Scientific classification
- Domain: Bacteria
- Kingdom: Pseudomonadati
- Phylum: Pseudomonadota
- Class: Alphaproteobacteria
- Order: Hyphomicrobiales
- Family: Bartonellaceae
- Genus: Bartonella
- Species: B. apis
- Binomial name: Bartonella apis Kešnerová et al. 2016
- Type strain: DSM 29779, NCIMB 14961, BBC0104, BBC0108, PEB0122, PEB0149, PEB0150

= Bartonella apis =

- Genus: Bartonella
- Species: apis
- Authority: Kešnerová et al. 2016

Species of bacterium

Bartonella apis is a bacterium from the genus Bartonella. Bartonella apis was first isolated from the gut of the honey bee (Apis mellifera) in 2015 by Swiss researchers at the University of Lausanne. To date, it has been found only as a gut symbiont of honey bees, including the Western honey bee (Apis mellifera), and the Eastern or Asiatic honey bee (Apis cerana).

== Phylogeny and characteristics ==
Bartonella apis is a member of the order Rhizobiales and class Alphaproteobacteria. Phylogenetically, it places in the genus Bartonella through 16s rRNA genetic homology, with its nearest relative being Bartonella tamiae, a human pathogen isolated initially from three patients in Thailand and an uncultured Bartonella species isolated from an ant. Like other Bartonellae, B. apis is a small (1.2 to 1.8 um), gram negative rod shaped organism. Transmission electron microscopy revealed hair like structures on the cellular envelope as well as suspected flagellae, which are also seen in other Bartonella species. Other commonly known Bartonellae include human pathogens, such as the facultatively intracellular Bartonella henselae, causative agent of cat scratch disease; Bartonella quintana, causative agent of "trench fever"; and Bartonella bacilliformis, causative agent of carrion's disease. Pathogenic Bartonellae are transmitted by biting arthropod vector, which in combination with genetic evidence, leads researchers to hypothesize that these strains evolved from insect gut symbionts.

== Bee gut microbiome ==
Bartonella apis is less numerous than other members of the honey bee gut microbiota, however it is still considered to be among the dominant set of nine species most commonly found in the bee gut. Some studies have shown that it may not always be present in every member of a hive at all times, and that there can be changes in its population level depending on season and forage type. Papp et al showed that B. apis abundance increased between the beginning of the honey producing period and the peak of this period, but that it also decreased in warmer temperatures, whereas Li et al found that abundance of B. apis in the gut increased with winter forage. Like the bacteriome of other species, the gut bacteria of the honey bee are thought to respond to changes in diet as well as other environmental factors which are still under investigation.
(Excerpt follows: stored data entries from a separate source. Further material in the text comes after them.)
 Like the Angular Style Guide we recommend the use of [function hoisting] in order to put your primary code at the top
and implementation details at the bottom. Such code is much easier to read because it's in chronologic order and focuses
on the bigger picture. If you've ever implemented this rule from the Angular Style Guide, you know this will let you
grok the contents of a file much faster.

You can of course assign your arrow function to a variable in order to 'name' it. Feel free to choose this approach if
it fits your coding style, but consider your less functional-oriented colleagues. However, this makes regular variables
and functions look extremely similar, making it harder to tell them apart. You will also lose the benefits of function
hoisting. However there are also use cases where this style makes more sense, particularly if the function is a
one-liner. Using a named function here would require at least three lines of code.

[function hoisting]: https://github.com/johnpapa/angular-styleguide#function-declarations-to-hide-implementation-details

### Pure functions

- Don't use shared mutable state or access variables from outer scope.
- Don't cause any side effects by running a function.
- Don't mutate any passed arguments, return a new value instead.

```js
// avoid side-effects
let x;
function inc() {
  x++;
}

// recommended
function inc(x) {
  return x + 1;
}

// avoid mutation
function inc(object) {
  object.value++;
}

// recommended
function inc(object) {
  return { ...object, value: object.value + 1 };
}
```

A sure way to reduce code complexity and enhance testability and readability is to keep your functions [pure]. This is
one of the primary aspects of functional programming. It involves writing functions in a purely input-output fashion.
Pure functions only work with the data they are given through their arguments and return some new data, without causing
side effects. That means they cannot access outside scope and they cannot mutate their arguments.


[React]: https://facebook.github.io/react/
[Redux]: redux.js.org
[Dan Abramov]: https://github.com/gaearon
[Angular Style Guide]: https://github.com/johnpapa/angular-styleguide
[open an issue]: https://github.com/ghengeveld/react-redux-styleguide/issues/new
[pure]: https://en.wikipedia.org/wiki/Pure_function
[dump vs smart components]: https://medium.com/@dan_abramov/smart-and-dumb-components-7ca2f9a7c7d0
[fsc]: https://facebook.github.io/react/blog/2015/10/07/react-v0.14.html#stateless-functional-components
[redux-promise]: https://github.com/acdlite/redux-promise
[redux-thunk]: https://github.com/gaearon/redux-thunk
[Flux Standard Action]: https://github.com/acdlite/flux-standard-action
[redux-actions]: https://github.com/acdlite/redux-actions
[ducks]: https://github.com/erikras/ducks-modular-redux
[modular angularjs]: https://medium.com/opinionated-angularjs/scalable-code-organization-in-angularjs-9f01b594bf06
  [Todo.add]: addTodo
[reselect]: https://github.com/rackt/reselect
Metagenomic studies have helped to elucidate the potential functions provided for the honey bee as a gut symbiont, and this bacterium appears to provide several key nutritional benefits. Aside from possessing genes responsible for degrading secondary plant metabolites in pollen and nectar, B. apis possesses complete enzymatic pathways necessary for both the citric acid cycle and for glycolysis, along with vitamin B biosynthesis genes. Additionally, it is capable of biosynthesizing several amino acids as well as purines and pyrimidines utilizing compounds including quinic acid and orotate. B. apis is also able to ferment carbohydrates under microaerophilic conditions, as well as play a role in nitrogenous waste recycling; important functions of gut symbionts seen in other insect species.

== Effect of antimicrobials ==
Given the global importance of honey bee pollination for sustaining both agricultural and wild plant species and the susceptibility of this social insect to colony collapse, researchers are studying the role of the bee gut microbiome in honey bee health and productivity. Commonly utilized antimicrobials can create significant shifts in bee microbiotal species diversity and abundance, and may also drive antimicrobial resistance.

Significant decreases in abundance of B. apis was noted in the gut microbiome in response to oxytetracycline and sulfonamides, whereas treatment with tylosin was related to an increased abundance in the gut microbiome, possibly related to this latter drug having more effect against gram positive organisms. In addition, exposure to tetracycline during bee larval development negatively impacted nutrition metabolism, immunity and developmental rate related to decreases in microbiotal species, overall linking microbiotal functions to insect fitness.